The Covid pandemic has changed the way we travel. Whilst the number of people travelling has returned to pre-pandemic levels in most countries, there are still plenty of things to be aware of before jetting off to the beach. For example, some countries still have very strict restrictions in place, so it’s important to check before you travel to avoid getting caught out.
Here are a few more tips for travelling safely as we move on from the past two years:
- Get travel insurance
If you’re planning to travel abroad, it’s important to get travel insurance from a provider like one sure insurance. Travel insurance will protect you in case you get sick whilst travelling and have to cancel your trip. It will also cover you if your flight is cancelled or if you have to change your plans due to new restrictions coming into force. With staff shortages in airports across the world right now, insurance is especially important to ensure you don’t leave short-changed. Be sure to read the fine print of your policy before you buy it, so that you know what is and isn’t covered.
2. Have your booster
Unless you’re exempt, you’ve probably had both doses of your vaccine by now. However, booster programmes have been a little slower off the mark. If you’ve not yet had your booster, get it as soon as you can. The longer ago you had your booster, the higher your immunity, so ideally you don’t want to be getting it the day before you travel. Some countries also require a booster shot as a condition of entry, so hold on to your proof of vaccination if you don’t want any issues at the gate.
3. Wear a mask in crowded spaces
One of the best ways to protect yourself (and others) whilst travelling is to wear a mask. A mask will help prevent you from spreading the virus if you are sick and protect you from breathing in the virus if someone nearby is infected. It’s important to wear a mask that covers your nose and mouth and to make sure that it fits snugly.
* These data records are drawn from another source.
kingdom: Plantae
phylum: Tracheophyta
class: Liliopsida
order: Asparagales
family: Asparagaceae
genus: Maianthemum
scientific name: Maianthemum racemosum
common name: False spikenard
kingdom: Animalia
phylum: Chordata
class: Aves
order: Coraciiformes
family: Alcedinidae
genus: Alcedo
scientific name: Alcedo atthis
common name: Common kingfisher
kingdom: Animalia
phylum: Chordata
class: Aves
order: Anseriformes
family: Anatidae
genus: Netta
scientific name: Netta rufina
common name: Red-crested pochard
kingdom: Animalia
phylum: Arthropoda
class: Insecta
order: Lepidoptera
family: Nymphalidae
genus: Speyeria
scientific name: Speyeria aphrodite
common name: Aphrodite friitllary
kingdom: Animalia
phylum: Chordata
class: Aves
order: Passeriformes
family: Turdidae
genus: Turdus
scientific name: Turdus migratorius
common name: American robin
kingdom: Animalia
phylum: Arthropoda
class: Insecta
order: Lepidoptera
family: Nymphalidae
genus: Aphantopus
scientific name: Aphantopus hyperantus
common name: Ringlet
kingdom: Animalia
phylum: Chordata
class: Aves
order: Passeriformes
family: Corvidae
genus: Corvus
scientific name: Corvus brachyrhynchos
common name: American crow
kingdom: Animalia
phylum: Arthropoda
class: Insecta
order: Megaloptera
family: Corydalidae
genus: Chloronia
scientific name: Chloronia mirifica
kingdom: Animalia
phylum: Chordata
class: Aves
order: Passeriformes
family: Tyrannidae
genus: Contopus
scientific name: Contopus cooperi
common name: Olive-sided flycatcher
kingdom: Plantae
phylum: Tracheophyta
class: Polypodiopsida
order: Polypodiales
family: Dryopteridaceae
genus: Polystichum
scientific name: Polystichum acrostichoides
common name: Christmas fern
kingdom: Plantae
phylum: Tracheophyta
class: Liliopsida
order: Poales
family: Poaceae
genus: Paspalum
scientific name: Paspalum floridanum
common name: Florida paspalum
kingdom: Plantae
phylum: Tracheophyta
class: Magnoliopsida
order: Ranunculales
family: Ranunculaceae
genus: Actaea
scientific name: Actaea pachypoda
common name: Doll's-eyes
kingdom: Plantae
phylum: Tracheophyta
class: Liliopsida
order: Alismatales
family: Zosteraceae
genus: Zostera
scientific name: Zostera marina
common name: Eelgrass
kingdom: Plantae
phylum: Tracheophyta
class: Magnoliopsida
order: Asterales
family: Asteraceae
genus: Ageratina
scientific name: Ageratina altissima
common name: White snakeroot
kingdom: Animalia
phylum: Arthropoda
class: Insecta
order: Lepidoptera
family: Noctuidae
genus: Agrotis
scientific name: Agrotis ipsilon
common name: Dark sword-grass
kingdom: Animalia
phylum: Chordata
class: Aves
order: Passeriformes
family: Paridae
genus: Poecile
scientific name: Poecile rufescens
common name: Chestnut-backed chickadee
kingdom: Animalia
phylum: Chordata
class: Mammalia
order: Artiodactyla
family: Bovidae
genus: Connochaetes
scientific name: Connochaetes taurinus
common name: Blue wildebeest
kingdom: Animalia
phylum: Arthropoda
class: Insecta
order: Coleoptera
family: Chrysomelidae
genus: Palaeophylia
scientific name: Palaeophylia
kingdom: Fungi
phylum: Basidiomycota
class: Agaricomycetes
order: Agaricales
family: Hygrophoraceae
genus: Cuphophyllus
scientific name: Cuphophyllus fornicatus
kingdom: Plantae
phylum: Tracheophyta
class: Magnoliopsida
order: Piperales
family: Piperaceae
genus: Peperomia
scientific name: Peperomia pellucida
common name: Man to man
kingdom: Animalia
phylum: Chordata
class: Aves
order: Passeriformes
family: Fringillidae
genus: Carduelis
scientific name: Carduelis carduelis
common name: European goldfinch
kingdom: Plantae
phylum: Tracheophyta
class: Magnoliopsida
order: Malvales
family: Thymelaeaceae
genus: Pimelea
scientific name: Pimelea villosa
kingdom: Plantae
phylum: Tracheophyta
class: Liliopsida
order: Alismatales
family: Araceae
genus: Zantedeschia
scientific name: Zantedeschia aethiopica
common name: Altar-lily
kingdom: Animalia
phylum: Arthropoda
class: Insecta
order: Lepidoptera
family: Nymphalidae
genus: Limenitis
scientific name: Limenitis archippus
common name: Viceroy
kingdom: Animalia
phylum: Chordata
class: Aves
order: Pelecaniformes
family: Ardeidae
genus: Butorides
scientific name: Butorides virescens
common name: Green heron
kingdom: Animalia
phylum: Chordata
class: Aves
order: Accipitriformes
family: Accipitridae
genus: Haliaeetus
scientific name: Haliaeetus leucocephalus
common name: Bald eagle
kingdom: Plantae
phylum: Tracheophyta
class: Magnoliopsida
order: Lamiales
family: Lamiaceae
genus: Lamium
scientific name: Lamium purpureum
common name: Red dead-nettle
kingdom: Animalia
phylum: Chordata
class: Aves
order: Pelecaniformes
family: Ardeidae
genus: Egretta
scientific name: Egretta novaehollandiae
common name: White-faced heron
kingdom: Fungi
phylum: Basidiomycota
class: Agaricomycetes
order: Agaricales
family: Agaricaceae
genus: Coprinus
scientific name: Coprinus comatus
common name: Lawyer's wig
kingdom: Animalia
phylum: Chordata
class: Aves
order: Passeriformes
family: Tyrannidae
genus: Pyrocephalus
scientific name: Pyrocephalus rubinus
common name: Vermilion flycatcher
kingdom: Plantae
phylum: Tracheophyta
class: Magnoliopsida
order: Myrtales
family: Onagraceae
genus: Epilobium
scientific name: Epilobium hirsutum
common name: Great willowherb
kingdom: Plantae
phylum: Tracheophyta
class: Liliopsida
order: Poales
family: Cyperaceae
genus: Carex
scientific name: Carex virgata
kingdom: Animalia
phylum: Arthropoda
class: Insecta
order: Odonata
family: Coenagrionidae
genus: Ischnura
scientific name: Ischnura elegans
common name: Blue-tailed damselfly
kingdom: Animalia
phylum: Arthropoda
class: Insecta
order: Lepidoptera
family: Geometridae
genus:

Whilst mask mandates are no longer in place in many countries, it’s now just a common courtesy to wear a covering, especially in queues or enclosed spaces with little ventilation (i.e., a plane).
4. Social distance
Social distancing is still important, even with the majority of the population vaccinated. You should try to keep a distance of at least six feet from other people and avoid crowded places. If you can, travel outside of peak times so that you can have more space to yourself. After two years, you would think people would be pretty good at social distancing by now, but some people aren’t very good at respecting personal space. If you want more space whilst standing in a queue, use your luggage to take up more room – people should get the hint!
5. Get tested
Getting tested for Covid before you travel is a good way to protect yourself and others. If you test positive, you can cancel your trip and avoid spreading the virus. If you test negative, you can have peace of mind knowing that you are not sick and that you are unlikely to get sick whilst travelling. Be sure to get tested a few days before you travel so that you have time to get your results back – some airlines require a negative test result before travel, so make sure you have proof of your negative status if needed.
6. Maintain personal hygiene
Washing your hands regularly and avoiding touching your face are two of the best ways to protect yourself from coronavirus. Be sure to wash your hands often, especially before you eat or after you have been in a public place. Avoid touching your face, especially your eyes, nose, and mouth. If you do touch your face, be sure to wash your hands right away to prevent the spread of germs.
As you can see, there’s still quite a lot to think about if you want to travel right now. Things are slowly improving, however, so it’s much easier to travel now than it used to be. Whilst restrictions are becoming less strict, sticking to the tips above should ensure you’re safe to travel, no matter what.